Man's Greatest Needs in Marriage
A friend asked me a question this morning: “In your opinion, other than sex, what are the top two things a man needs from his wife?”
It isn’t an easy question to answer, and answers will doubtless be a very individual thing. The question deserves pondering, it deserves time for honest consideration.
My own answer was this:
Love. The kind that lives deep in the heart and that is truly incomplete without the other.
Honor. More than respect, honor edifies and uplifts not just because one believes another is doing something right, but because they respect and admire the motivations, reasoning, and care behind the actions.
The first speaks to a kind of devotion that runs deep not just because one is emotionally attached but because one has come to the point of realizing, feeling, and knowing that they are truly incomplete without the other. I view this state as fulfillment of God’s instruction that in marriage, “This is why a man leaves his father and his mother and clings to his wife; and they become one flesh” (Gen 2:24 TLV). This instruction follows Adam’s recognition in the preceding verse that Eve, his mate, was a part of him before she was given her own identity: “This one, at last, is bone of my bones, and flesh from my flesh.” (TLV)
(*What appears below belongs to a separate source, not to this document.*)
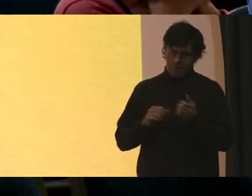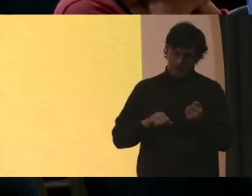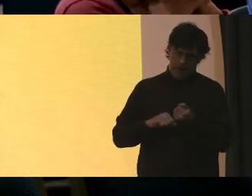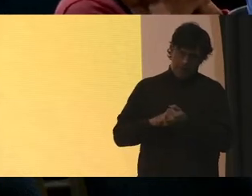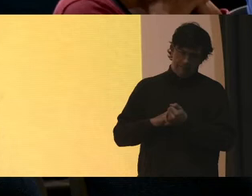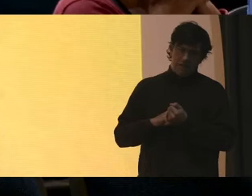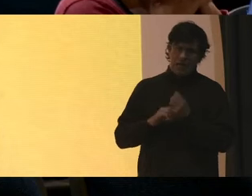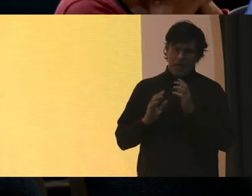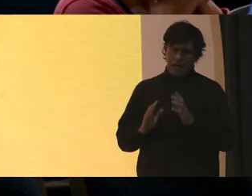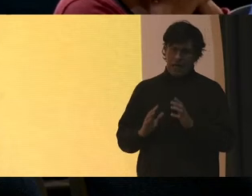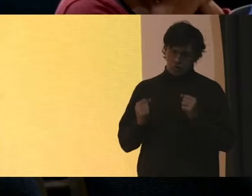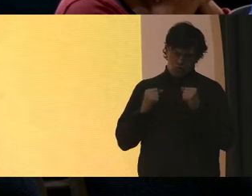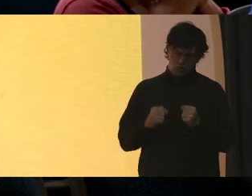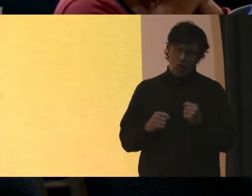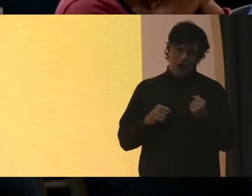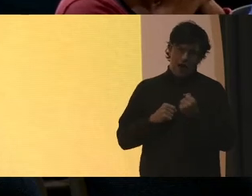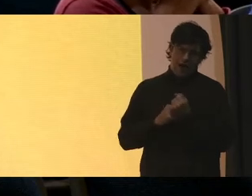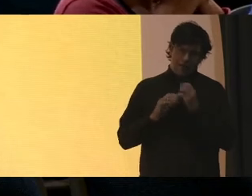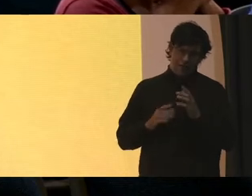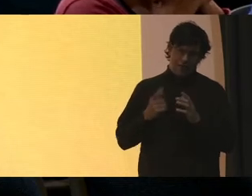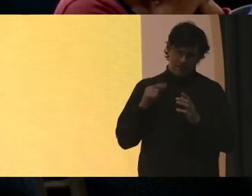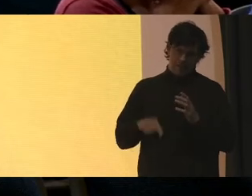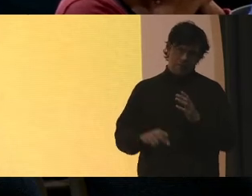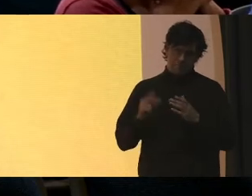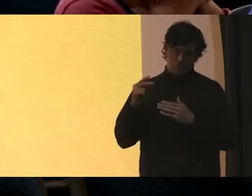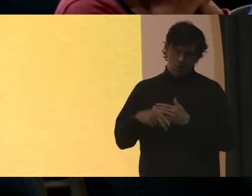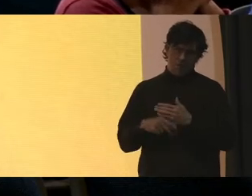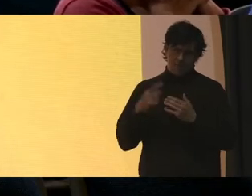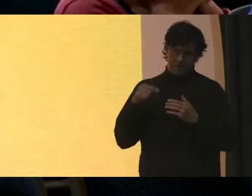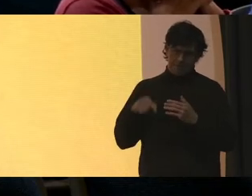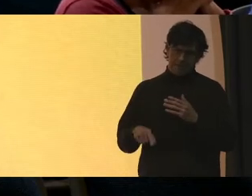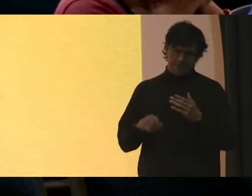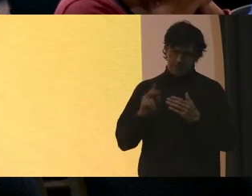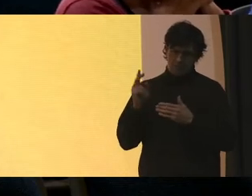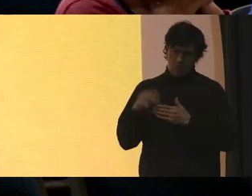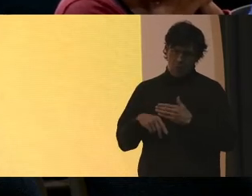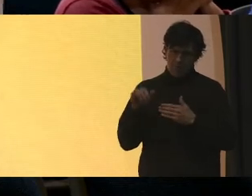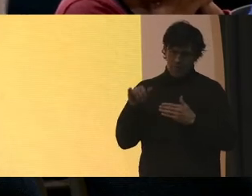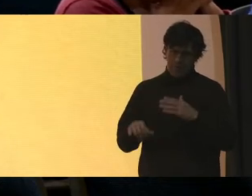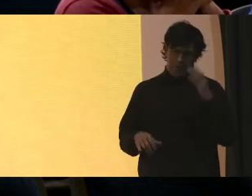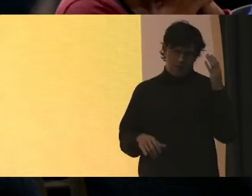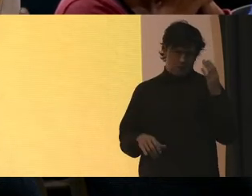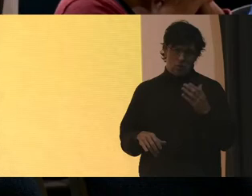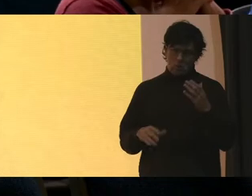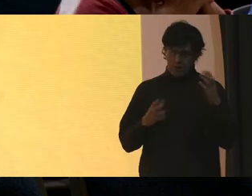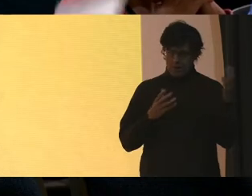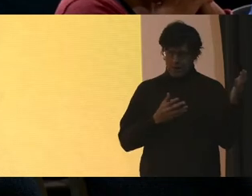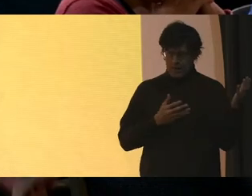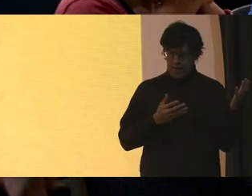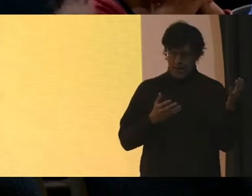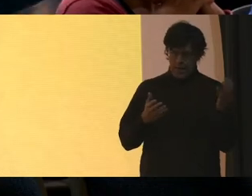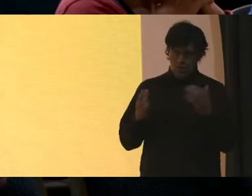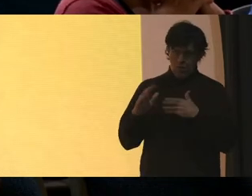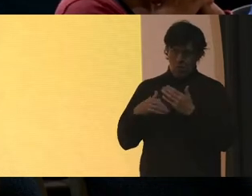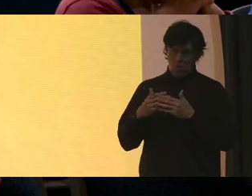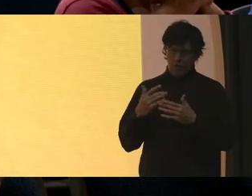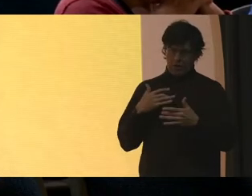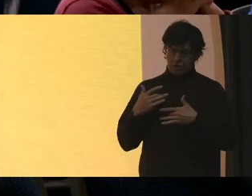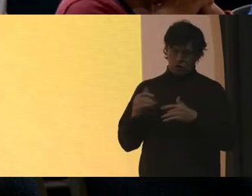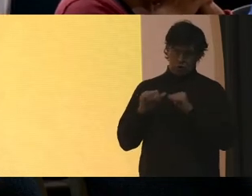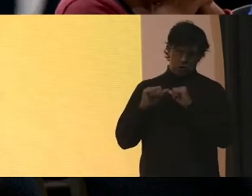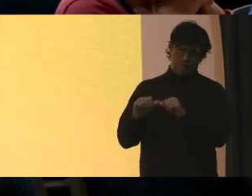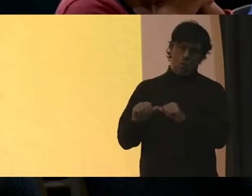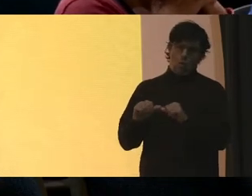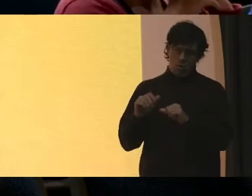A strong advocate for this program Because it is the program that's going to carry all of these concerns forward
Recognizing that Eve was once a part of himself in all manner, Adam understands that he is truly and empirically incomplete without her as his partner in life, and thus that life itself is incomplete without her regardless of its many other pleasures. When God joins a man and woman in marriage, He, in essence, restores a unique relationship. It is as if He takes two halves of a vessel and joins them into one, to hold and steward spiritual, emotional, and physical life. Together, as Adam knew, we are stronger, deeper, and richer.
Honor made my list because it is the highest form of regard. All other forms, including respect and admiration, are necessary before honor can be formed as they are its ingredients, without which honor cannot exist. Love may come suddenly and even unexpectedly. Not honor. Honor emerges over time as a fullness of appreciation for what one has been graced with, fed by seasons of observing a life through its joys and trials, seeing a person’s best and worst moments and how they respond. Honor says, “I know who you really are and am proud to call you friend, lover, and mate.”
The question posed to me this morning came without warning. Given time I might have chosen differently, but I believe these two, love and honor, will stand the test of time. And they must stand the test for both partners in marriage. It is not a question for me or for her, it is a question for us. I must ask myself if she feels loved and honored by me and do all that I can internally and externally to assure her answer is yes.
If not, the two halves that God used to form the vessel of our relationship have a leak. I know about broken vessels and leaks, and I know about Love’s power to bind and heal. I know about the strength, mercy, grace, and surrender that must fill one’s heart for another lest the vessel break apart. Where these are present with God, nothing can prevail against them. That is the mark of Love and Honor, and before them there can be no fear, guilt, or shame.